--- WHAT IS NEEDED ---
Scan the data beneath this task and copy each line that includes "between".

--- EXTRACTED INFORMATION ---
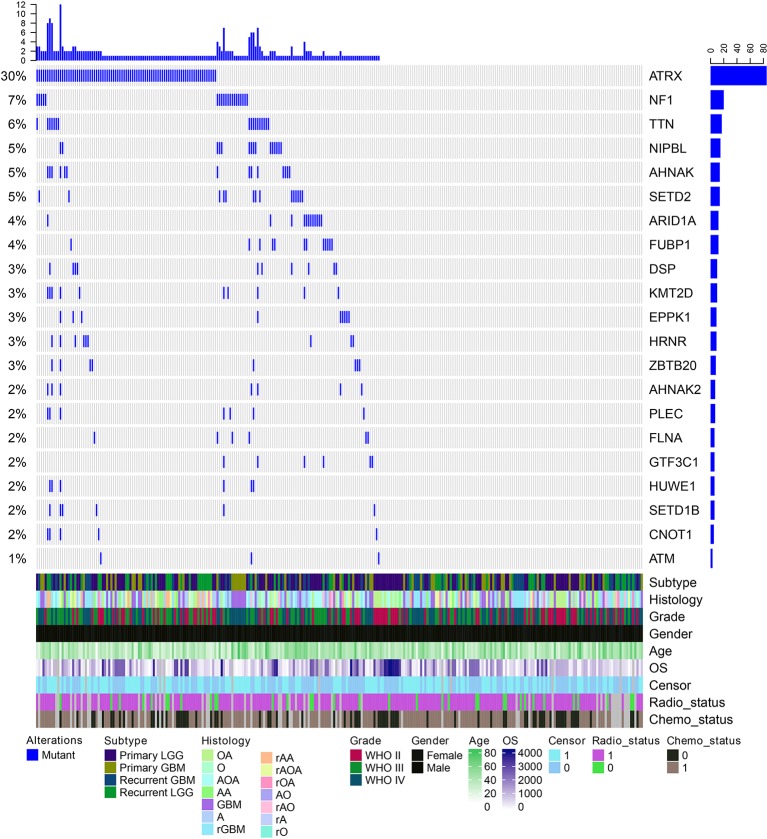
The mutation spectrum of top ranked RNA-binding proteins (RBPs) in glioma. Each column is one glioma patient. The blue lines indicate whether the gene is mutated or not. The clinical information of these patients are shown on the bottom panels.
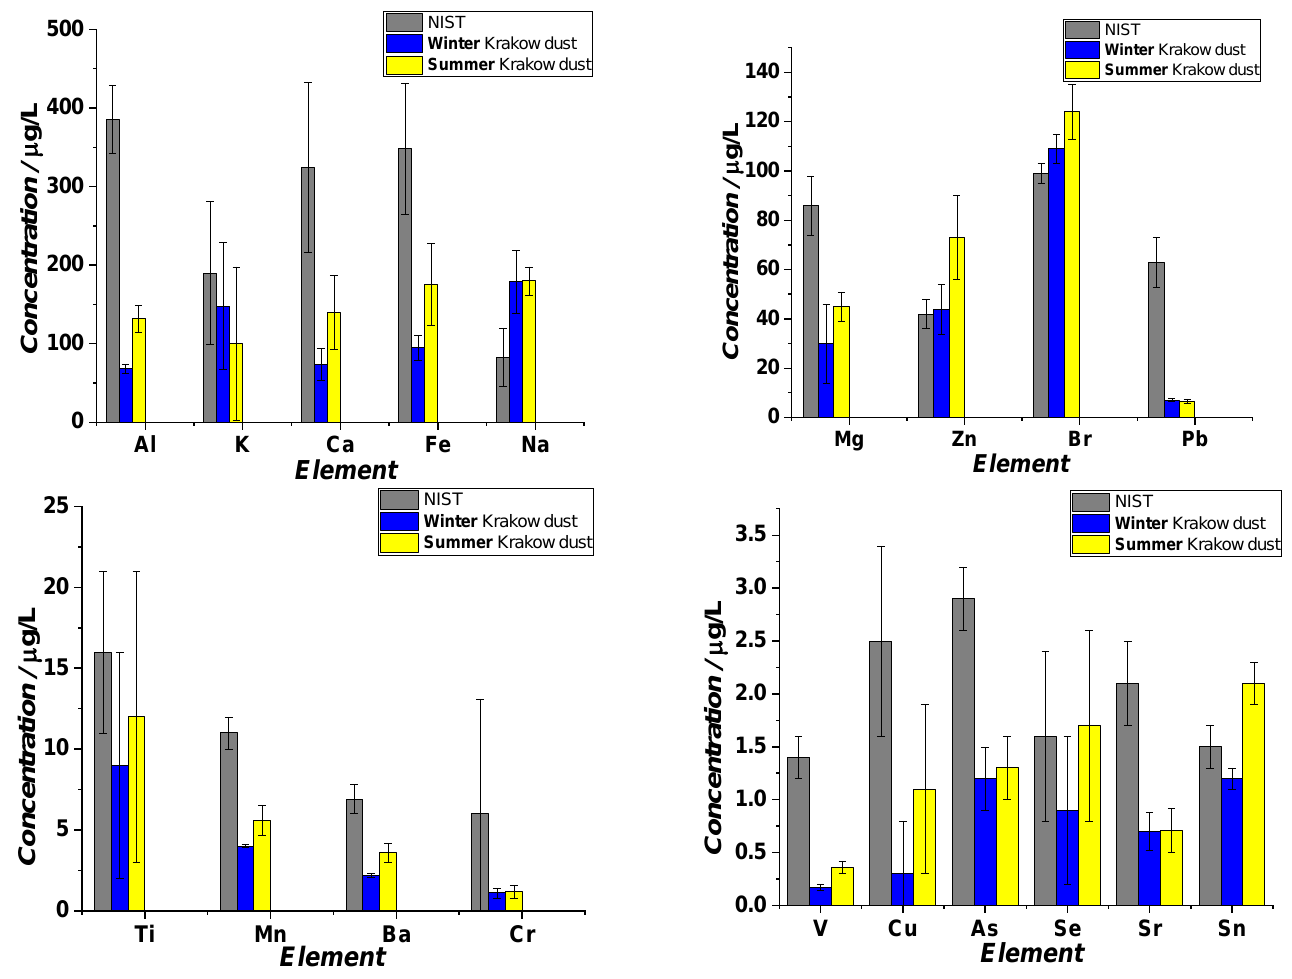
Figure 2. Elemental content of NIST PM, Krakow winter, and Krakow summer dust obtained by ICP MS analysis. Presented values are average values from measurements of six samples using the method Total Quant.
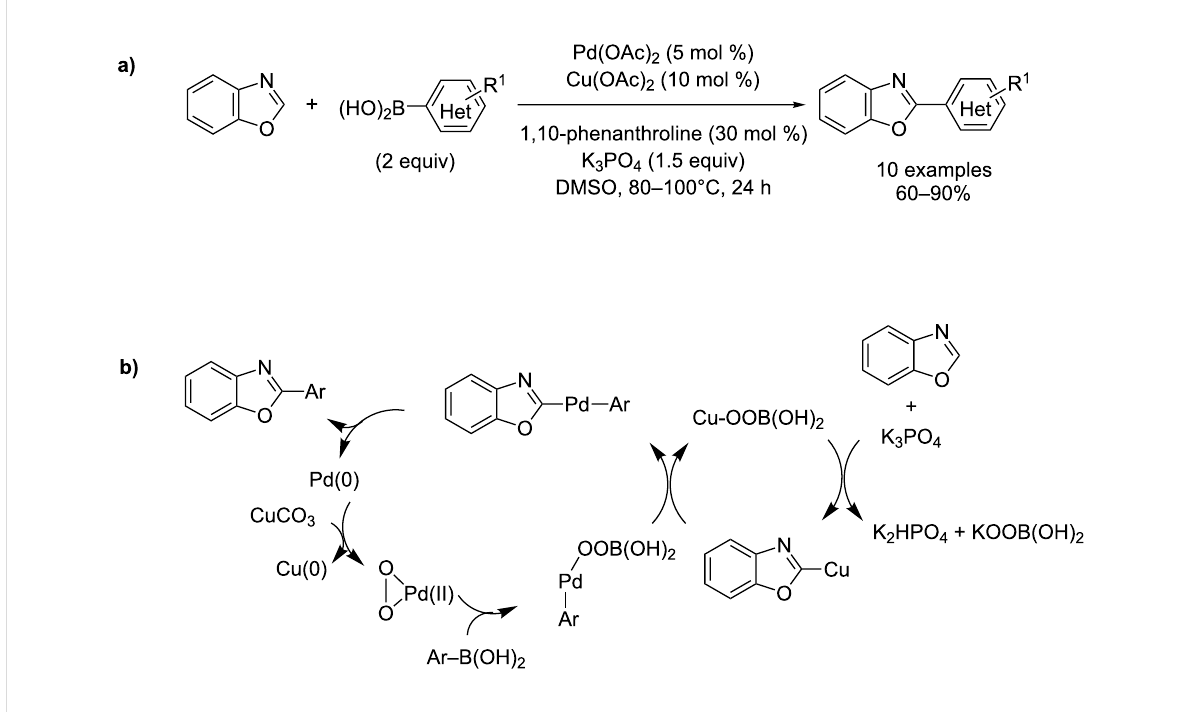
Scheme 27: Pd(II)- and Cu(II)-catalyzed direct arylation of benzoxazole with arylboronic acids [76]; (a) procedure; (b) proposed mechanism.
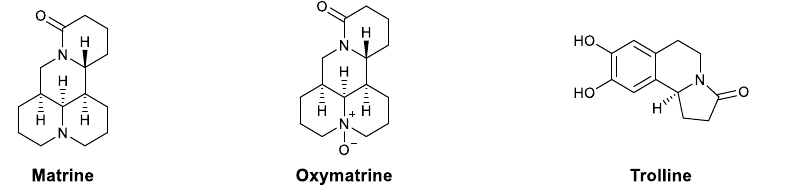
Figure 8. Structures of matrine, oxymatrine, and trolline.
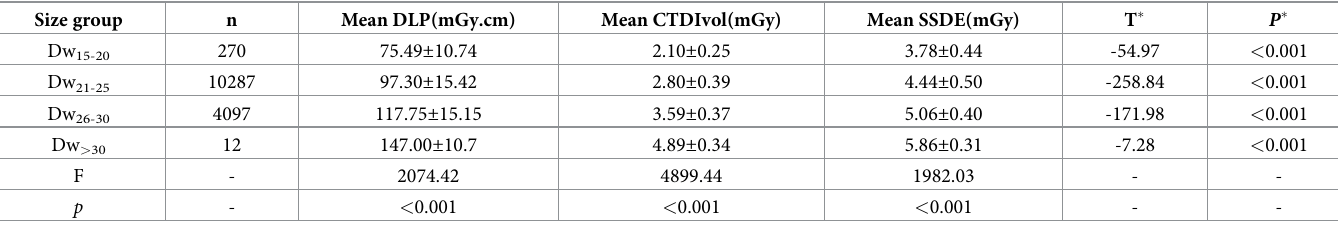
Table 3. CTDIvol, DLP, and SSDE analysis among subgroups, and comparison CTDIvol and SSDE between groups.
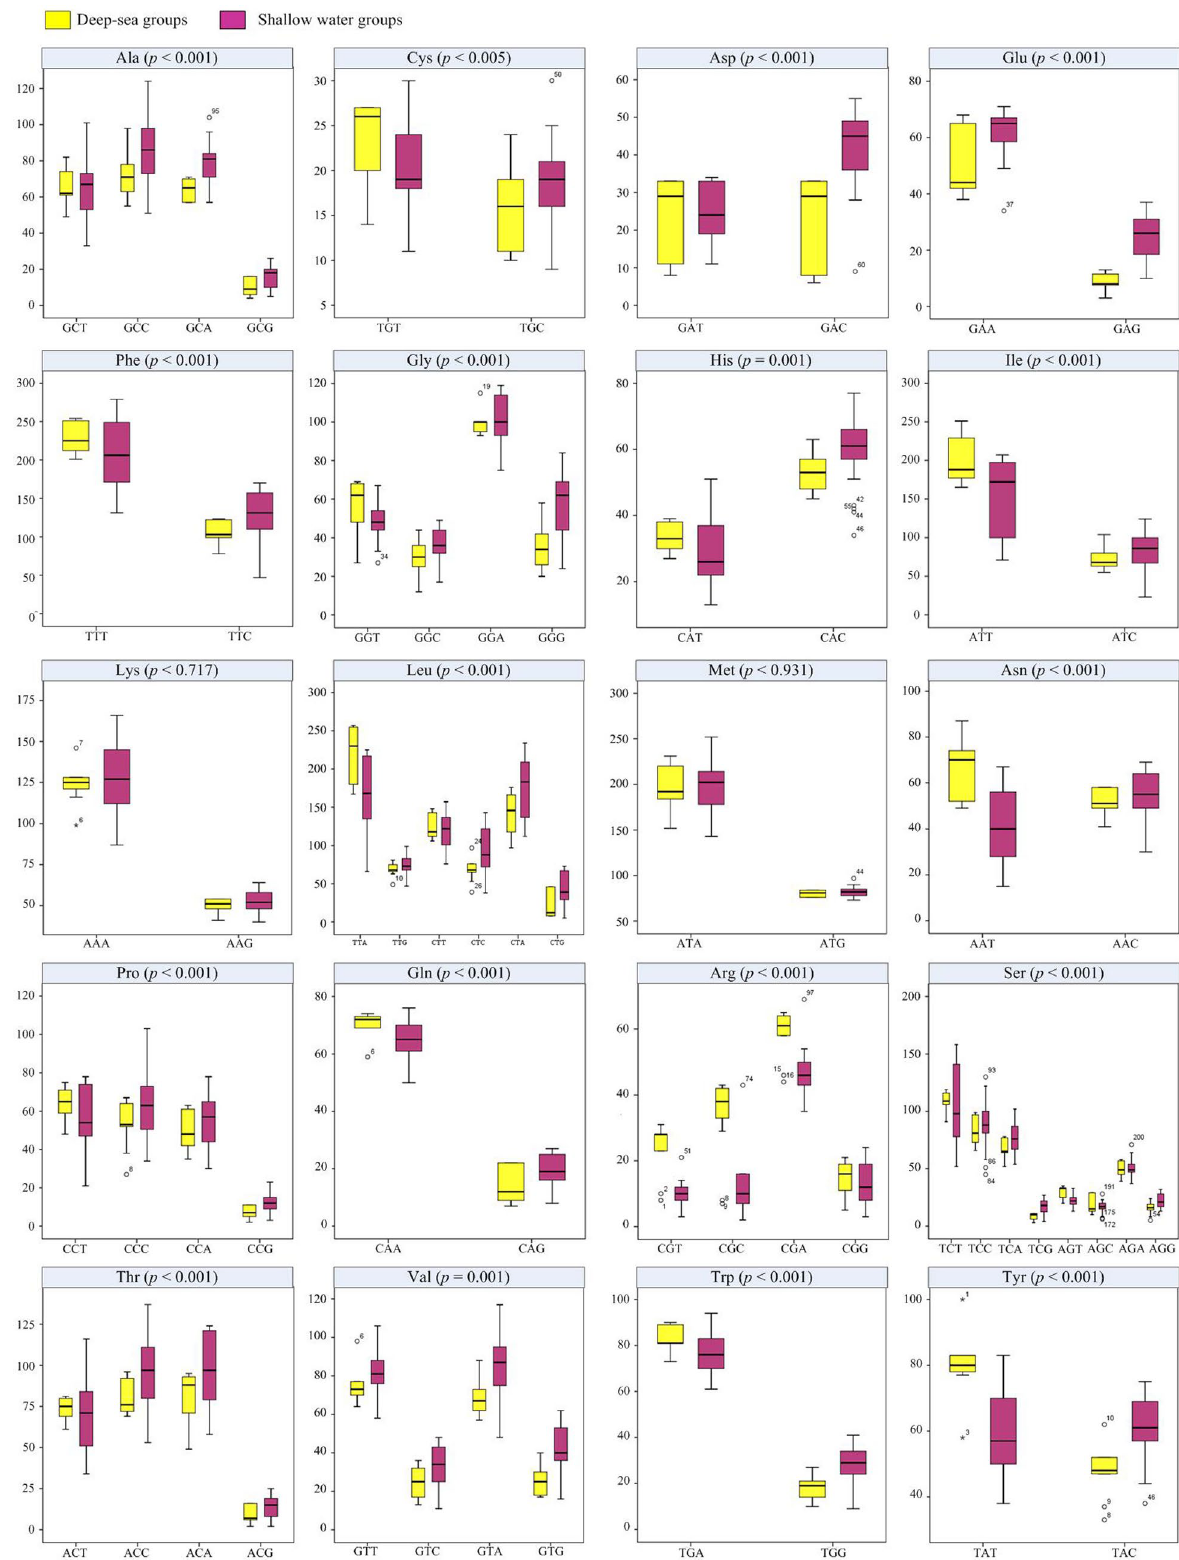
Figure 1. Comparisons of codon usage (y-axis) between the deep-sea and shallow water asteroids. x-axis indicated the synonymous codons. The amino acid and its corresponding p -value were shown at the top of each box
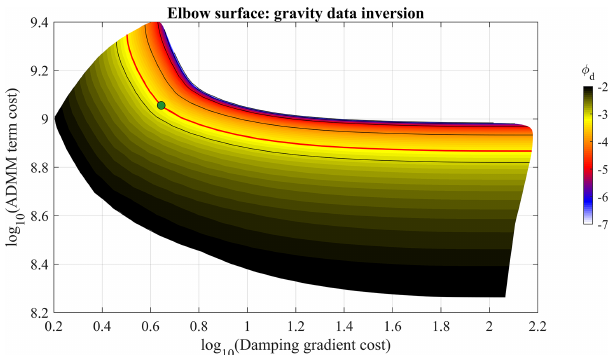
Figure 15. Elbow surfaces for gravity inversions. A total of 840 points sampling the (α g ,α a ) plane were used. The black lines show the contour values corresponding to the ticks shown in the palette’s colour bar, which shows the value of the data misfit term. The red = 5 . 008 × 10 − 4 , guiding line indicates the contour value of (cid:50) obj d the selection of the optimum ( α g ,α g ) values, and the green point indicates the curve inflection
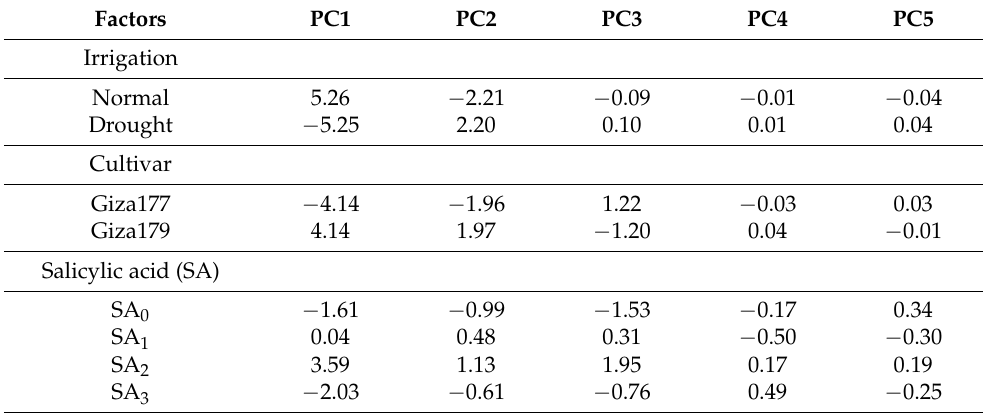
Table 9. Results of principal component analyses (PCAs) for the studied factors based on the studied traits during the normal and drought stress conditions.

--- EXERCISE OUTPUT ---
Table 3. CTDIvol, DLP, and SSDE analysis among subgroups, and comparison CTDIvol and SSDE between groups.
Figure 1. Comparisons of codon usage (y-axis) between the deep-sea and shallow water asteroids. x-axis indicated the synonymous codons. The amino acid and its corresponding p -value were shown at the top of each box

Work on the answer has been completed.